*** Opening of Records supplied ***
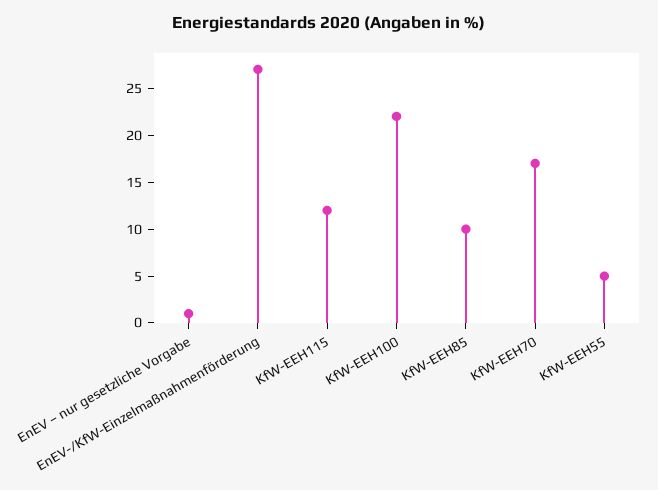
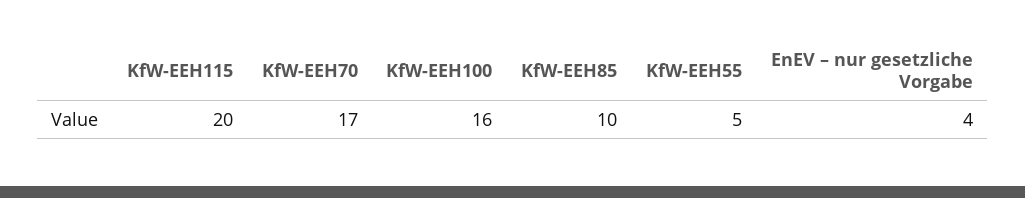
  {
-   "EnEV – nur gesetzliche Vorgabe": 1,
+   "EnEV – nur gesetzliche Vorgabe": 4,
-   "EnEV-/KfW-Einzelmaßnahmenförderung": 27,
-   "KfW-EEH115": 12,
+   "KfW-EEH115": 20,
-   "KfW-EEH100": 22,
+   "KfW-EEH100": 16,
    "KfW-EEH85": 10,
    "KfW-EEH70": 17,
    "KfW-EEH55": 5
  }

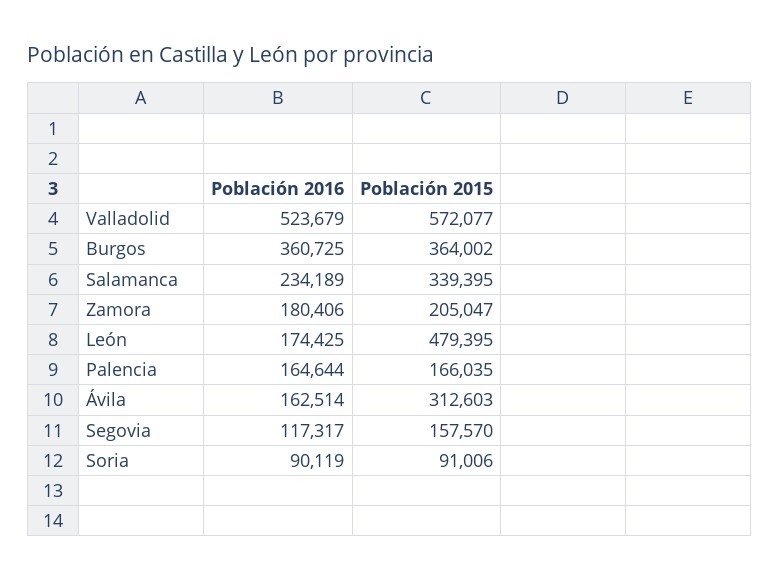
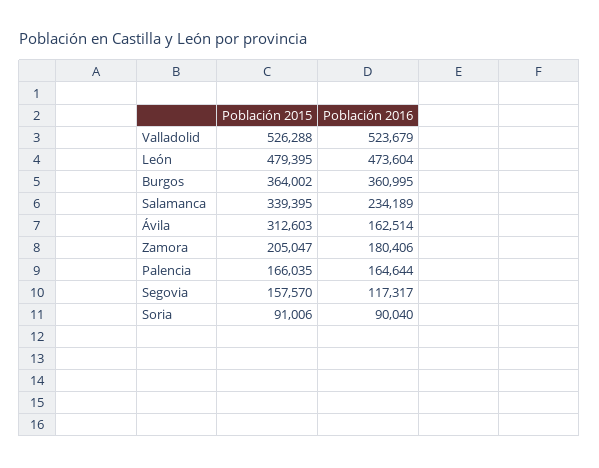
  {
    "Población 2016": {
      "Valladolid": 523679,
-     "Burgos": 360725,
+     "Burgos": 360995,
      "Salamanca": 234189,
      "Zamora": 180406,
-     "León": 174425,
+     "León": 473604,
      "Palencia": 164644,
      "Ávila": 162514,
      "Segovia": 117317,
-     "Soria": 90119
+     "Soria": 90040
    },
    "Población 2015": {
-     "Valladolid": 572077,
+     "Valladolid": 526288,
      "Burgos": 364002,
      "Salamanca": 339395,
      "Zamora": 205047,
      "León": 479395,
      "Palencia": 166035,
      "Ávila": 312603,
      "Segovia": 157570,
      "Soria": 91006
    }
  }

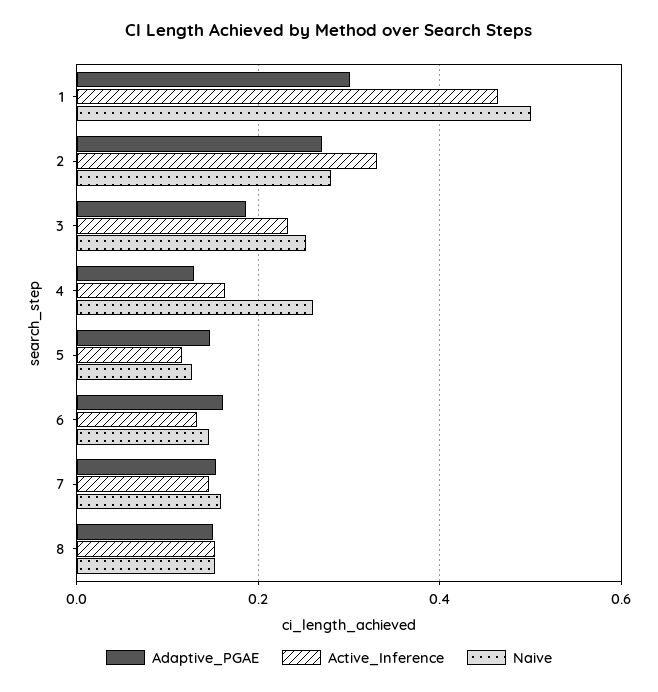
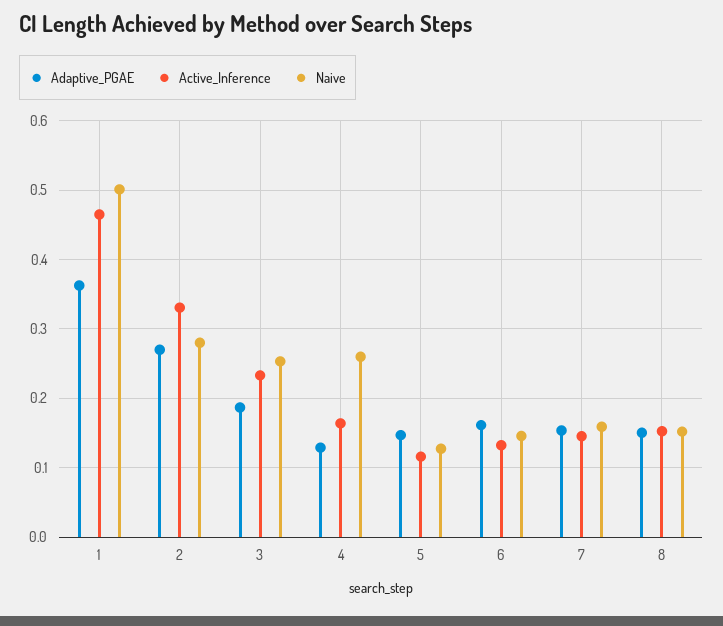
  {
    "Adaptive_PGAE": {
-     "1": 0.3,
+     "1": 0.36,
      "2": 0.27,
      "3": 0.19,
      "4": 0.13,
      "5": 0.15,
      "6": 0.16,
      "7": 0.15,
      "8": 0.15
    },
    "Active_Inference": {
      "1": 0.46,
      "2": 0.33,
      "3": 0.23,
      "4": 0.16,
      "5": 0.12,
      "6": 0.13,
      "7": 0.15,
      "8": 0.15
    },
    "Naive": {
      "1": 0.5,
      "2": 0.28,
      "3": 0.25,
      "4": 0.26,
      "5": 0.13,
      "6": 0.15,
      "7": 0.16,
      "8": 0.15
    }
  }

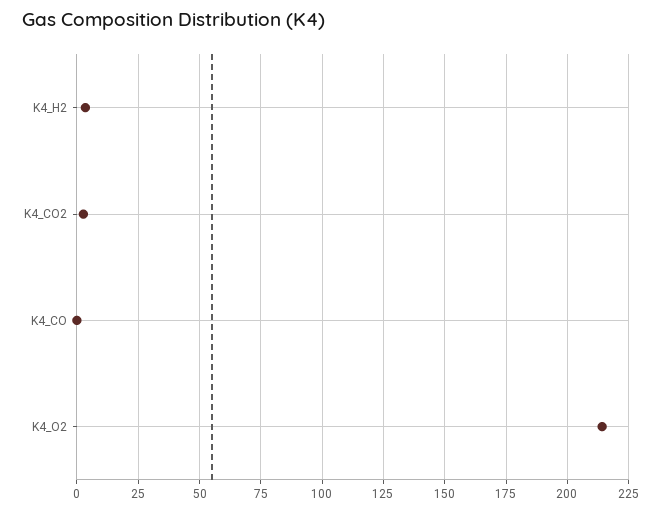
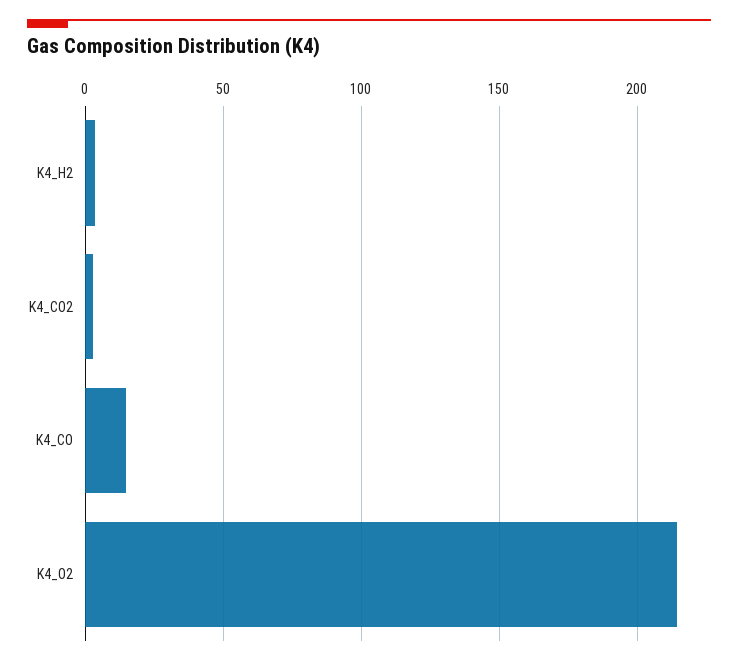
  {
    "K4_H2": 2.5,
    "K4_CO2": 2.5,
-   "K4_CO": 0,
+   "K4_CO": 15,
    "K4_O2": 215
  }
*** Close of Records supplied ***
### Activity
Please repeat the data above exactly as it appears, pictures excluded.

### Written response
  {
-   "EnEV – nur gesetzliche Vorgabe": 1,
+   "EnEV – nur gesetzliche Vorgabe": 4,
-   "EnEV-/KfW-Einzelmaßnahmenförderung": 27,
-   "KfW-EEH115": 12,
+   "KfW-EEH115": 20,
-   "KfW-EEH100": 22,
+   "KfW-EEH100": 16,
    "KfW-EEH85": 10,
    "KfW-EEH70": 17,
    "KfW-EEH55": 5
  }

  {
    "Población 2016": {
      "Valladolid": 523679,
-     "Burgos": 360725,
+     "Burgos": 360995,
      "Salamanca": 234189,
      "Zamora": 180406,
-     "León": 174425,
+     "León": 473604,
      "Palencia": 164644,
      "Ávila": 162514,
      "Segovia": 117317,
-     "Soria": 90119
+     "Soria": 90040
    },
    "Población 2015": {
-     "Valladolid": 572077,
+     "Valladolid": 526288,
      "Burgos": 364002,
      "Salamanca": 339395,
      "Zamora": 205047,
      "León": 479395,
      "Palencia": 166035,
      "Ávila": 312603,
      "Segovia": 157570,
      "Soria": 91006
    }
  }

  {
    "Adaptive_PGAE": {
-     "1": 0.3,
+     "1": 0.36,
      "2": 0.27,
      "3": 0.19,
      "4": 0.13,
      "5": 0.15,
      "6": 0.16,
      "7": 0.15,
      "8": 0.15
    },
    "Active_Inference": {
      "1": 0.46,
      "2": 0.33,
      "3": 0.23,
      "4": 0.16,
      "5": 0.12,
      "6": 0.13,
      "7": 0.15,
      "8": 0.15
    },
    "Naive": {
      "1": 0.5,
      "2": 0.28,
      "3": 0.25,
      "4": 0.26,
      "5": 0.13,
      "6": 0.15,
      "7": 0.16,
      "8": 0.15
    }
  }

  {
    "K4_H2": 2.5,
    "K4_CO2": 2.5,
-   "K4_CO": 0,
+   "K4_CO": 15,
    "K4_O2": 215
  }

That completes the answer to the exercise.